Judging by the success Hallmark has made of Bentley, Reichman is expecting adroit leadership but doesn’t underestimate the size of the management task. 

“Felisa and Fedeli were traditional engineering men,” he says. “They knew how to steer the ship the way it was capable of going. But Adrian has to steer into territory that isn’t well known. Of course he’ll have know-how from his former employer. He won’t be able to share it, but he’ll certainly know what he’s seen.”

In 19 years Reichman has launched some rule-breaking Astons, including the four-door Rapide, the tiny Toyota-based Cygnet (“miles too far ahead of its time”) and the DBX (“it’s 50% of what we do today”), so I ask whether he sees another white space that Aston could fill. And see it he does.

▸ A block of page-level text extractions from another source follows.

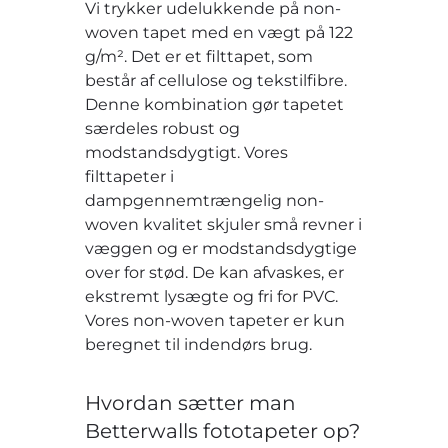
Vi trykker udelukkende på non-
woven tapet med en vægt på 122
g/m². Det er et filttapet, som
består af cellulose og tekstilfibre.
Denne kombination gør tapetet
særdeles robust og
modstandsdygtigt. Vores
filttapeter i
dampgennemtrængelig non-
woven kvalitet skjuler små revner i
væggen og er modstandsdygtige
over for stød. De kan afvaskes, er
ekstremt lysægte og fri for PVC.
Vores non-woven tapeter er kun
beregnet til indendørs brug.
Hvordan sætter man
Betterwalls fototapeter op?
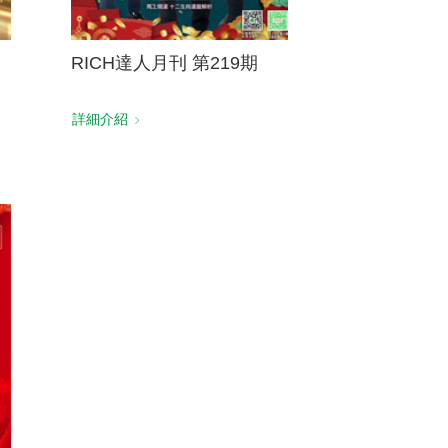
RICH達人月刊 第219期
詳細介紹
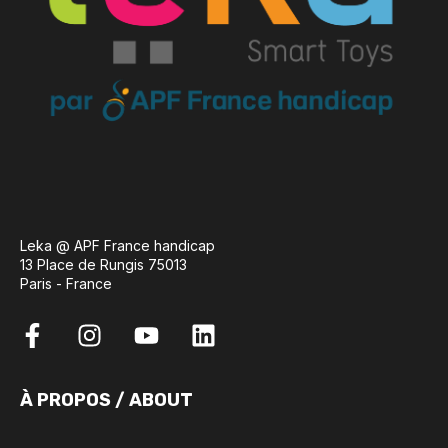
Leka @ APF France handicap
13 Place de Rungis 75013
Paris - France
À PROPOS / ABOUT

“I see a big space between a sports coupé and a car like the DBX,” he says, “but it’s not a saloon. Look at our DB12. It’s 1320mm tall and a DBX is close to 1600mm. I see a lot of space between DB12 and DBX, maybe something a little taller than the Bentley Continental GT at 1495mm. At that height it could easily have four doors and a shorter wheelbase – especially when you add electrification.

You don’t have this huge, heavy lump of steel that needs to go somewhere inconvenient. The body overhangs can be more compact, too, because without the engine and fuel tank you can design them better for crashing.

“I’m not saying we’ll do a car like this, but I’ll tell you one thing: whatever we design will be powerful. 

“The strategists tell us the horsepower battle will end at some point. But it won’t. There’s a natural tendency for people to want to say – and show – that they’ve got more power than you. Really powerful cars now have 2000bhp, and I don’t believe that’s the end. Why? Because chassis technology will allow you to use it.”